When determining how to buy stock, the most important decision you have to make does not actually involve stocks, bonds or mutual funds. Figuring out which stock to buy requires you to make an important decision first: what brokerage service to use? Finding a broker or brokerage service on the internet is easy. The harder question is, how to choose the right broker?
Don’t Pay Huge Commissions: Consider starting out with an online broker. Using an online broker could be dangerous for novice investors who do not understand which stock to buy. However, using a full service research firm, that doesn’t take commissions on your trades, gives you the ins and outs on how to buy stock in the market. As you become a seasoned investor continuing to use an account executive at Small Cap Resource provides you with entry and exit strategies, increasing your overall percentage gains.
Down Time Review: When you use an online broker, down time is extremely important. Before you sign up for a service, visit their website several times throughout the day, paying particular attention to trading hours. Review how quickly their sites load and click on links to make sure the site is functioning properly.

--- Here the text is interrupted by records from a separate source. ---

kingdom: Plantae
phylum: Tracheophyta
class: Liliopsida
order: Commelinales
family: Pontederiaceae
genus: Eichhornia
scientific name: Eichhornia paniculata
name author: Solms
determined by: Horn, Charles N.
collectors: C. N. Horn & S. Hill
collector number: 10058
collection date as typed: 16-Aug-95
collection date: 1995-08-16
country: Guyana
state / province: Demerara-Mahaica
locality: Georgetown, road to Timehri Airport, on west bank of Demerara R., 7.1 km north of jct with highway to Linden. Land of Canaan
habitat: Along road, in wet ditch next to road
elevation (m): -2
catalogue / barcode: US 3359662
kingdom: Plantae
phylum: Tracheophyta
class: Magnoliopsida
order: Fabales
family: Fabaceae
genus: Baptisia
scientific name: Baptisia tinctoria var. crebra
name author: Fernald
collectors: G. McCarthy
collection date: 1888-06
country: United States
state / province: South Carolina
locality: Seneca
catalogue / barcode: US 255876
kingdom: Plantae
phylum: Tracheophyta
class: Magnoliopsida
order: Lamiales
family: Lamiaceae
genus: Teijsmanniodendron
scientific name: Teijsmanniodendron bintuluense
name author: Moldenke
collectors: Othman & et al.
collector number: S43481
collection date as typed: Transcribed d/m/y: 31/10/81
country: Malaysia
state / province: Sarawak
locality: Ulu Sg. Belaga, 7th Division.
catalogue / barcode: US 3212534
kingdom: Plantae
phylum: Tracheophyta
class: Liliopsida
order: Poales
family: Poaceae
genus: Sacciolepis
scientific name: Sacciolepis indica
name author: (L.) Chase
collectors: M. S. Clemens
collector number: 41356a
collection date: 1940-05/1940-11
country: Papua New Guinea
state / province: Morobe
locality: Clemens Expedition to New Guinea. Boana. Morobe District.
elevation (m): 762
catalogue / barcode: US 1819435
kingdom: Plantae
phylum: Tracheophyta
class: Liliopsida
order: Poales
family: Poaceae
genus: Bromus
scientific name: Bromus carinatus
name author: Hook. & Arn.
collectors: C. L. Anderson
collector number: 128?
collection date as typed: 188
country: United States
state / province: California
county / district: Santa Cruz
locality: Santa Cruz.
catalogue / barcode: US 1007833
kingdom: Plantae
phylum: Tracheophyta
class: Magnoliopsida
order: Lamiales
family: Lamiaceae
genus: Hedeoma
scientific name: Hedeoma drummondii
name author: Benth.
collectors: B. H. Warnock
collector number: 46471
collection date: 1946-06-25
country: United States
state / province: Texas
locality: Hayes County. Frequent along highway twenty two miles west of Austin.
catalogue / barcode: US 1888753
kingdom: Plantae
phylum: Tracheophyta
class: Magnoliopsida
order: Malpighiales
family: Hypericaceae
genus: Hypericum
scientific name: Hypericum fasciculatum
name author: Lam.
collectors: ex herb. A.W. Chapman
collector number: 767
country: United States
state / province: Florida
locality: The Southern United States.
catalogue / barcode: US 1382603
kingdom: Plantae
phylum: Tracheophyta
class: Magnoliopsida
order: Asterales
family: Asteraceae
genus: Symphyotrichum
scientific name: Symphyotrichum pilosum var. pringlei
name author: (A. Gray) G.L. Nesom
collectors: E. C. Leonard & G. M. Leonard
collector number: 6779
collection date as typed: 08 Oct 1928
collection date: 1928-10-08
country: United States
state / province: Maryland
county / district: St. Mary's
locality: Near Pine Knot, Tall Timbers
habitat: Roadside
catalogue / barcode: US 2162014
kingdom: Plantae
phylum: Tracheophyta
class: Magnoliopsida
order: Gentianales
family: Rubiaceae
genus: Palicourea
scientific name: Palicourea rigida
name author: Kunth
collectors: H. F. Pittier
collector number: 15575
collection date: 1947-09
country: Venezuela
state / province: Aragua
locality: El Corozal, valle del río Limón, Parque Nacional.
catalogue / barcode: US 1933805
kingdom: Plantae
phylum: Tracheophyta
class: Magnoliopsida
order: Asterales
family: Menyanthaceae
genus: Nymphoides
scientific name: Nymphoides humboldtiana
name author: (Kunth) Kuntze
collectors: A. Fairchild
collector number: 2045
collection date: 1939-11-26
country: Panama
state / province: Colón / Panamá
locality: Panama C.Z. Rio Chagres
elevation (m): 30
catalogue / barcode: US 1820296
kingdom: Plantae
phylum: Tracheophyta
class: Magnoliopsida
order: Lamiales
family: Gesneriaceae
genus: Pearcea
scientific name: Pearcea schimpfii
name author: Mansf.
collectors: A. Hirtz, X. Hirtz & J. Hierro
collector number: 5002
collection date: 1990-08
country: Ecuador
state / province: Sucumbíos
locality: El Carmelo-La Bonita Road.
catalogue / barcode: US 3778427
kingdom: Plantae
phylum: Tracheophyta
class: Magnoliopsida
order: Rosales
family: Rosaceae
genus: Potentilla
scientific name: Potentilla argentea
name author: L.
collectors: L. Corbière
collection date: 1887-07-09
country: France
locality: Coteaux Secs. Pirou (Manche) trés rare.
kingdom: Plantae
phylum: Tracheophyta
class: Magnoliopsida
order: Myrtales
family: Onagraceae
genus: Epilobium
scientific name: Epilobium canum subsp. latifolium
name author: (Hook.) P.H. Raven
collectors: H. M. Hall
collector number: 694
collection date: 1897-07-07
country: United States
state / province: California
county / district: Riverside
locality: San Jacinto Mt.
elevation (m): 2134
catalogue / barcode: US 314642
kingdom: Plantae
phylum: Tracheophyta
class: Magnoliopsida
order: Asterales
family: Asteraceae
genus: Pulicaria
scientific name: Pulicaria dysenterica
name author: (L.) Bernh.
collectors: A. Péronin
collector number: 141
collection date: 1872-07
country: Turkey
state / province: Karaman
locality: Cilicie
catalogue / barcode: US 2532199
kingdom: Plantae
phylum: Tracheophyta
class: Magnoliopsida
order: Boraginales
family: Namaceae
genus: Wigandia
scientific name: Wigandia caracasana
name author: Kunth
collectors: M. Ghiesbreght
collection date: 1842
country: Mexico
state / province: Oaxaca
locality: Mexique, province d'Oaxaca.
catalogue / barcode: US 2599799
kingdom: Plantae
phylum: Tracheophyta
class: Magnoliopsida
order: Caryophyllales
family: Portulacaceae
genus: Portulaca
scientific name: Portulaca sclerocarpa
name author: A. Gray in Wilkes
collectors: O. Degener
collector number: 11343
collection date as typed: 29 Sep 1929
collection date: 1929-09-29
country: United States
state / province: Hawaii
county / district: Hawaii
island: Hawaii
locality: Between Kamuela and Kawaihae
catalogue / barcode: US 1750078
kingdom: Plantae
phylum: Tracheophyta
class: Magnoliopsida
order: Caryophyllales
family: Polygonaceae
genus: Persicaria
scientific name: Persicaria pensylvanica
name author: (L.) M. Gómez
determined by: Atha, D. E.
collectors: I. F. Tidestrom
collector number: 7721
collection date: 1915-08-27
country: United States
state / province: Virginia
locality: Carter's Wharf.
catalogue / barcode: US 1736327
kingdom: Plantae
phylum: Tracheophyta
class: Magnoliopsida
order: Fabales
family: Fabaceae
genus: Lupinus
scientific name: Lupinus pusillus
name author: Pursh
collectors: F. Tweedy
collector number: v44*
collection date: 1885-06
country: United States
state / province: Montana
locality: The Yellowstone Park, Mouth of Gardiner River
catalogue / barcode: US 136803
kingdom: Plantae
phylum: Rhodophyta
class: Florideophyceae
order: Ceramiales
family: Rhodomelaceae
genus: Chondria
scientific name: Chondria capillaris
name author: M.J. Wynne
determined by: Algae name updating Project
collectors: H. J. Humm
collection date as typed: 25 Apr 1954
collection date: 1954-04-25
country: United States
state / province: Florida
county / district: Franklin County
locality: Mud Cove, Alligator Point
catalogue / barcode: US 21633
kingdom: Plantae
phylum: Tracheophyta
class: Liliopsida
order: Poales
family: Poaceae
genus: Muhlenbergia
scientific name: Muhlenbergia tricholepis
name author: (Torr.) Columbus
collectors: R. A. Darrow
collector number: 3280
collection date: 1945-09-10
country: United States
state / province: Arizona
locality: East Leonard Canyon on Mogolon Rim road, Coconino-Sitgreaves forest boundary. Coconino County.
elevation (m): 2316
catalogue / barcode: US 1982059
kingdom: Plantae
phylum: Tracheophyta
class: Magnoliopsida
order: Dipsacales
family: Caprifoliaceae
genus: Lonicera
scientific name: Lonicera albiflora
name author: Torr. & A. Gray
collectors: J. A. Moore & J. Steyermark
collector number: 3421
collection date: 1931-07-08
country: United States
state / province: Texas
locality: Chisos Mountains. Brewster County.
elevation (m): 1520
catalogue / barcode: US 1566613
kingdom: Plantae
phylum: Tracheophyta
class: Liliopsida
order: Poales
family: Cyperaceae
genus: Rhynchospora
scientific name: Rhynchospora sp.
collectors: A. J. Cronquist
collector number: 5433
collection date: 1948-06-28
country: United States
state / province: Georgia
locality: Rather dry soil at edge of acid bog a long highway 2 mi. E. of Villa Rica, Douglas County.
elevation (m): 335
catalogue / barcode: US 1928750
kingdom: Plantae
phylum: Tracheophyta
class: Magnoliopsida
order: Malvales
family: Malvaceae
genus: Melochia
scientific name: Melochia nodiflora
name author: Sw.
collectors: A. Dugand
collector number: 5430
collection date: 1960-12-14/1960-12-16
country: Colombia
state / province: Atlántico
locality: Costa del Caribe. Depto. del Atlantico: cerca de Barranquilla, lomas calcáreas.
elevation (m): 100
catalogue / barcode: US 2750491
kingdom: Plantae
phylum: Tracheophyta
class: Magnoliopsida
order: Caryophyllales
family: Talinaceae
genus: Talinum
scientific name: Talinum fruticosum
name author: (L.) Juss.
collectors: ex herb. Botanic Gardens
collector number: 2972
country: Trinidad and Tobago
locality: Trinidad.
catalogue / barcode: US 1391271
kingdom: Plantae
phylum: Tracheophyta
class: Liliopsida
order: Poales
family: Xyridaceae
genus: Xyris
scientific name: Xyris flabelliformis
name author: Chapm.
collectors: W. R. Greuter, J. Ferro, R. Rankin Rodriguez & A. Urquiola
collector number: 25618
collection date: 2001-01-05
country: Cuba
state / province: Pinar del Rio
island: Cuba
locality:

Online Broker ≠ Online Only: Most of us are on computers for a good chunk of the day, but we can’t always be on the internet. Find out if the online broker you are considering offers multiple trading options. Many online brokers offer alternatives like phone trades or mobile apps. Not all trading methods are created equal, you should find out how much these alternative methods cost before you use one; they could be more expensive.
Compare The Services: There are several differences to consider when picking a service. Some services require higher minimums or charge larger fees. Compare the services to see which one fits your specific needs. For your convenience, we have included a comparison of the top online brokerage services.
Fees: Using an online broker is a way to effectively save money, especially if you use an online broker in conjunction with an account executive service, like Small Cap Resource. Commissions for online trading range from a dollar to anywhere in the low teens, assuming you make the trade online.
Minimums: Some online brokers may charge a minimum to open and maintain the account. Take some time to review these minimums; it will give you a better idea of the service that is right for you. The nice thing about using an online broker is that they don’t traditionally require minimums over $2,500. This is another advantage of using an online broker versus a full service brokerage firm, which could have minimums as high as $10,000.
Products: Most people only think of stocks when they start to consider a brokerage service. However, many online brokers offer a wider range of products including Forex, Mutual Funds, Bonds, Options and Futures. These services aren’t always offered at every online brokerage.
Customer Service: Many online brokerage firms offer several contact options: live chat, phone service and frequently asked questions, to name a few. They do not all offer the same level or quality of support; you may want to try contacting them via live chat or with a call before you open an account.
Free Trades: Many online brokerage services offer a set number of commission-free trades, making online brokers that much more enticing. Don’t allow these commission-free trades to be the only factor you consider, but keep it in mind as you make your decision.